What to produce: Repeat each line of the records below exactly.

Dataset entries
<<<<
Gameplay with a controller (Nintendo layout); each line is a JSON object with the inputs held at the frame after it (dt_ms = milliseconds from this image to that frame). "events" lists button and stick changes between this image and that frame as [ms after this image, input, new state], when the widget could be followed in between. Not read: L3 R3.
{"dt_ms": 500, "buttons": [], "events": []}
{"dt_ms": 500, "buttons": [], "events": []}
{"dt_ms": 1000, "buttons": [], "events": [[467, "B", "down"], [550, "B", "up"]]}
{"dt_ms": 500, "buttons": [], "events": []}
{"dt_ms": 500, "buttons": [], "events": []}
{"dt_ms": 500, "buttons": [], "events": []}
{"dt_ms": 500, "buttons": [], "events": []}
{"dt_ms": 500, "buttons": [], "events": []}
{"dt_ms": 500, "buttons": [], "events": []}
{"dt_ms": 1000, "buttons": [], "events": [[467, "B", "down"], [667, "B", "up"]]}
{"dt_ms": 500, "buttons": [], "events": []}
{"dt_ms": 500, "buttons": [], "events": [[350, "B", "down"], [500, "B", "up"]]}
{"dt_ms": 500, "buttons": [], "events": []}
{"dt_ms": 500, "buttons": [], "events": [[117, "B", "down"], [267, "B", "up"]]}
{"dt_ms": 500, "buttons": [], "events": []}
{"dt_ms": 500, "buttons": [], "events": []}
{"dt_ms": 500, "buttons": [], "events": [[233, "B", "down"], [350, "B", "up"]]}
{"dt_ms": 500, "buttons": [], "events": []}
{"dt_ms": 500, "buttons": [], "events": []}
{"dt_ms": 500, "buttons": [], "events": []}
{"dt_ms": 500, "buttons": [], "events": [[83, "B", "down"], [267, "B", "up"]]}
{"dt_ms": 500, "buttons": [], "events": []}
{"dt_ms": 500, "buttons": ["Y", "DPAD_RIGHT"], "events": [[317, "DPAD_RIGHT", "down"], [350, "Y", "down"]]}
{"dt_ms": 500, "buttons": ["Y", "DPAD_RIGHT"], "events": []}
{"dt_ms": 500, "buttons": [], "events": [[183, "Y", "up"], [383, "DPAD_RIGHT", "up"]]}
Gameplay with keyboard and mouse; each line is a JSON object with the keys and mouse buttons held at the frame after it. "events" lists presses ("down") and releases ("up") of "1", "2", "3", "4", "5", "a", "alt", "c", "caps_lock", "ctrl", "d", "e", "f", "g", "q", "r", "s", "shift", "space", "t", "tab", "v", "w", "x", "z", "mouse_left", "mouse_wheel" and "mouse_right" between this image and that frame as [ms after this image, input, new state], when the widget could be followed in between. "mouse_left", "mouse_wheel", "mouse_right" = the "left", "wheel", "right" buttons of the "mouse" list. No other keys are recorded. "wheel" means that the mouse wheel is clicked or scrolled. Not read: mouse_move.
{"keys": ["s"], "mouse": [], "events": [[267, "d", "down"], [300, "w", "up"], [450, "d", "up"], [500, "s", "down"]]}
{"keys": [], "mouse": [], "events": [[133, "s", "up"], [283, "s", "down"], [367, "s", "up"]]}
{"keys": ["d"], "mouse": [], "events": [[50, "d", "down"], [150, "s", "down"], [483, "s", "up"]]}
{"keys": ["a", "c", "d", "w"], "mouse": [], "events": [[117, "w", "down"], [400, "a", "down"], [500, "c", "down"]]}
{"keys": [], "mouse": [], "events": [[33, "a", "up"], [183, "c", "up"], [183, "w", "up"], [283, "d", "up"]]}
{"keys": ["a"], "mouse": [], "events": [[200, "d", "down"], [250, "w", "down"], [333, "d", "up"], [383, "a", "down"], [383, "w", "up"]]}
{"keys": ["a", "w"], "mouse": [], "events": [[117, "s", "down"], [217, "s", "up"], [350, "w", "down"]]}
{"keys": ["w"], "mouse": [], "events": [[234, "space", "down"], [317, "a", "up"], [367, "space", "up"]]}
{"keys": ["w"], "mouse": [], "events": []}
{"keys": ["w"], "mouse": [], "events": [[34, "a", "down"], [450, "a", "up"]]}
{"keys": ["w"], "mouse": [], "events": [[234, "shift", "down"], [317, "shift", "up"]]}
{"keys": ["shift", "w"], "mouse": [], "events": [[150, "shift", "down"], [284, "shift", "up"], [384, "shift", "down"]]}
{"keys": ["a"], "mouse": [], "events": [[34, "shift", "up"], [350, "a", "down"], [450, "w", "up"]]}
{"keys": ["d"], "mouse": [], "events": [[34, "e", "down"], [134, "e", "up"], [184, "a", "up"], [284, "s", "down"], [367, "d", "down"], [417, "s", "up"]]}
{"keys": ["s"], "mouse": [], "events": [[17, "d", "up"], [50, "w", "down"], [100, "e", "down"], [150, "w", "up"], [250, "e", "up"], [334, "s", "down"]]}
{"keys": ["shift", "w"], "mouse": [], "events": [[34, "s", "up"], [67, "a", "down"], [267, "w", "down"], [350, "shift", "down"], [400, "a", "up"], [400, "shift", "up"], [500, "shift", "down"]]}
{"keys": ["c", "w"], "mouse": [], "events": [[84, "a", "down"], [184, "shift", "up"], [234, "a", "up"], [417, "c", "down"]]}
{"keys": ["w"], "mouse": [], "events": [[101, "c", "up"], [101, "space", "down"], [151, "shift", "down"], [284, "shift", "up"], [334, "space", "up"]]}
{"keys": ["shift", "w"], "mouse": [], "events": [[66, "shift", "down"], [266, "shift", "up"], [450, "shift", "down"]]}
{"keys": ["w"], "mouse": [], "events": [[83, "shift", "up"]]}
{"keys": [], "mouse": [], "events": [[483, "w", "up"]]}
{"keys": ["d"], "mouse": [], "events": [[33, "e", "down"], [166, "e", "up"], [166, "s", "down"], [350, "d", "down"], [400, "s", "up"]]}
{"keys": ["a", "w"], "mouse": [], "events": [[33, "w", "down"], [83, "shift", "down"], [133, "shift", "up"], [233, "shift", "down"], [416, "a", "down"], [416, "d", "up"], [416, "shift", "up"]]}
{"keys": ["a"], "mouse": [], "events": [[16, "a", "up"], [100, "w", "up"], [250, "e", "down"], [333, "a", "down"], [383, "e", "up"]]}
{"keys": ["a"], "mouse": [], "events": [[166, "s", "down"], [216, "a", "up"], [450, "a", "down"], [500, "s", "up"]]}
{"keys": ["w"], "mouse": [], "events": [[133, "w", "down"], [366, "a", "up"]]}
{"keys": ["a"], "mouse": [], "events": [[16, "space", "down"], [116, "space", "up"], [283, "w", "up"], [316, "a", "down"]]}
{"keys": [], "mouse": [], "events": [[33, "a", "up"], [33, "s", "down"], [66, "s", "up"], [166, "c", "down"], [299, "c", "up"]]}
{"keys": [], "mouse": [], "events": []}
>>>>
Written response:
Gameplay with a controller (Nintendo layout); each line is a JSON object with the inputs held at the frame after it (dt_ms = milliseconds from this image to that frame). "events" lists button and stick changes between this image and that frame as [ms after this image, input, new state], when the widget could be followed in between. Not read: L3 R3.
{"dt_ms": 500, "buttons": [], "events": []}
{"dt_ms": 500, "buttons": [], "events": []}
{"dt_ms": 1000, "buttons": [], "events": [[467, "B", "down"], [550, "B", "up"]]}
{"dt_ms": 500, "buttons": [], "events": []}
{"dt_ms": 500, "buttons": [], "events": []}
{"dt_ms": 500, "buttons": [], "events": []}
{"dt_ms": 500, "buttons": [], "events": []}
{"dt_ms": 500, "buttons": [], "events": []}
{"dt_ms": 500, "buttons": [], "events": []}
{"dt_ms": 1000, "buttons": [], "events": [[467, "B", "down"], [667, "B", "up"]]}
{"dt_ms": 500, "buttons": [], "events": []}
{"dt_ms": 500, "buttons": [], "events": [[350, "B", "down"], [500, "B", "up"]]}
{"dt_ms": 500, "buttons": [], "events": []}
{"dt_ms": 500, "buttons": [], "events": [[117, "B", "down"], [267, "B", "up"]]}
{"dt_ms": 500, "buttons": [], "events": []}
{"dt_ms": 500, "buttons": [], "events": []}
{"dt_ms": 500, "buttons": [], "events": [[233, "B", "down"], [350, "B", "up"]]}
{"dt_ms": 500, "buttons": [], "events": []}
{"dt_ms": 500, "buttons": [], "events": []}
{"dt_ms": 500, "buttons": [], "events": []}
{"dt_ms": 500, "buttons": [], "events": [[83, "B", "down"], [267, "B", "up"]]}
{"dt_ms": 500, "buttons": [], "events": []}
{"dt_ms": 500, "buttons": ["Y", "DPAD_RIGHT"], "events": [[317, "DPAD_RIGHT", "down"], [350, "Y", "down"]]}
{"dt_ms": 500, "buttons": ["Y", "DPAD_RIGHT"], "events": []}
{"dt_ms": 500, "buttons": [], "events": [[183, "Y", "up"], [383, "DPAD_RIGHT", "up"]]}
Gameplay with keyboard and mouse; each line is a JSON object with the keys and mouse buttons held at the frame after it. "events" lists presses ("down") and releases ("up") of "1", "2", "3", "4", "5", "a", "alt", "c", "caps_lock", "ctrl", "d", "e", "f", "g", "q", "r", "s", "shift", "space", "t", "tab", "v", "w", "x", "z", "mouse_left", "mouse_wheel" and "mouse_right" between this image and that frame as [ms after this image, input, new state], when the widget could be followed in between. "mouse_left", "mouse_wheel", "mouse_right" = the "left", "wheel", "right" buttons of the "mouse" list. No other keys are recorded. "wheel" means that the mouse wheel is clicked or scrolled. Not read: mouse_move.
{"keys": ["s"], "mouse": [], "events": [[267, "d", "down"], [300, "w", "up"], [450, "d", "up"], [500, "s", "down"]]}
{"keys": [], "mouse": [], "events": [[133, "s", "up"], [283, "s", "down"], [367, "s", "up"]]}
{"keys": ["d"], "mouse": [], "events": [[50, "d", "down"], [150, "s", "down"], [483, "s", "up"]]}
{"keys": ["a", "c", "d", "w"], "mouse": [], "events": [[117, "w", "down"], [400, "a", "down"], [500, "c", "down"]]}
{"keys": [], "mouse": [], "events": [[33, "a", "up"], [183, "c", "up"], [183, "w", "up"], [283, "d", "up"]]}
{"keys": ["a"], "mouse": [], "events": [[200, "d", "down"], [250, "w", "down"], [333, "d", "up"], [383, "a", "down"], [383, "w", "up"]]}
{"keys": ["a", "w"], "mouse": [], "events": [[117, "s", "down"], [217, "s", "up"], [350, "w", "down"]]}
{"keys": ["w"], "mouse": [], "events": [[234, "space", "down"], [317, "a", "up"], [367, "space", "up"]]}
{"keys": ["w"], "mouse": [], "events": []}
{"keys": ["w"], "mouse": [], "events": [[34, "a", "down"], [450, "a", "up"]]}
{"keys": ["w"], "mouse": [], "events": [[234, "shift", "down"], [317, "shift", "up"]]}
{"keys": ["shift", "w"], "mouse": [], "events": [[150, "shift", "down"], [284, "shift", "up"], [384, "shift", "down"]]}
{"keys": ["a"], "mouse": [], "events": [[34, "shift", "up"], [350, "a", "down"], [450, "w", "up"]]}
{"keys": ["d"], "mouse": [], "events": [[34, "e", "down"], [134, "e", "up"], [184, "a", "up"], [284, "s", "down"], [367, "d", "down"], [417, "s", "up"]]}
{"keys": ["s"], "mouse": [], "events": [[17, "d", "up"], [50, "w", "down"], [100, "e", "down"], [150, "w", "up"], [250, "e", "up"], [334, "s", "down"]]}
{"keys": ["shift", "w"], "mouse": [], "events": [[34, "s", "up"], [67, "a", "down"], [267, "w", "down"], [350, "shift", "down"], [400, "a", "up"], [400, "shift", "up"], [500, "shift", "down"]]}
{"keys": ["c", "w"], "mouse": [], "events": [[84, "a", "down"], [184, "shift", "up"], [234, "a", "up"], [417, "c", "down"]]}
{"keys": ["w"], "mouse": [], "events": [[101, "c", "up"], [101, "space", "down"], [151, "shift", "down"], [284, "shift", "up"], [334, "space", "up"]]}
{"keys": ["shift", "w"], "mouse": [], "events": [[66, "shift", "down"], [266, "shift", "up"], [450, "shift", "down"]]}
{"keys": ["w"], "mouse": [], "events": [[83, "shift", "up"]]}
{"keys": [], "mouse": [], "events": [[483, "w", "up"]]}
{"keys": ["d"], "mouse": [], "events": [[33, "e", "down"], [166, "e", "up"], [166, "s", "down"], [350, "d", "down"], [400, "s", "up"]]}
{"keys": ["a", "w"], "mouse": [], "events": [[33, "w", "down"], [83, "shift", "down"], [133, "shift", "up"], [233, "shift", "down"], [416, "a", "down"], [416, "d", "up"], [416, "shift", "up"]]}
{"keys": ["a"], "mouse": [], "events": [[16, "a", "up"], [100, "w", "up"], [250, "e", "down"], [333, "a", "down"], [383, "e", "up"]]}
{"keys": ["a"], "mouse": [], "events": [[166, "s", "down"], [216, "a", "up"], [450, "a", "down"], [500, "s", "up"]]}
{"keys": ["w"], "mouse": [], "events": [[133, "w", "down"], [366, "a", "up"]]}
{"keys": ["a"], "mouse": [], "events": [[16, "space", "down"], [116, "space", "up"], [283, "w", "up"], [316, "a", "down"]]}
{"keys": [], "mouse": [], "events": [[33, "a", "up"], [33, "s", "down"], [66, "s", "up"], [166, "c", "down"], [299, "c", "up"]]}
{"keys": [], "mouse": [], "events": []}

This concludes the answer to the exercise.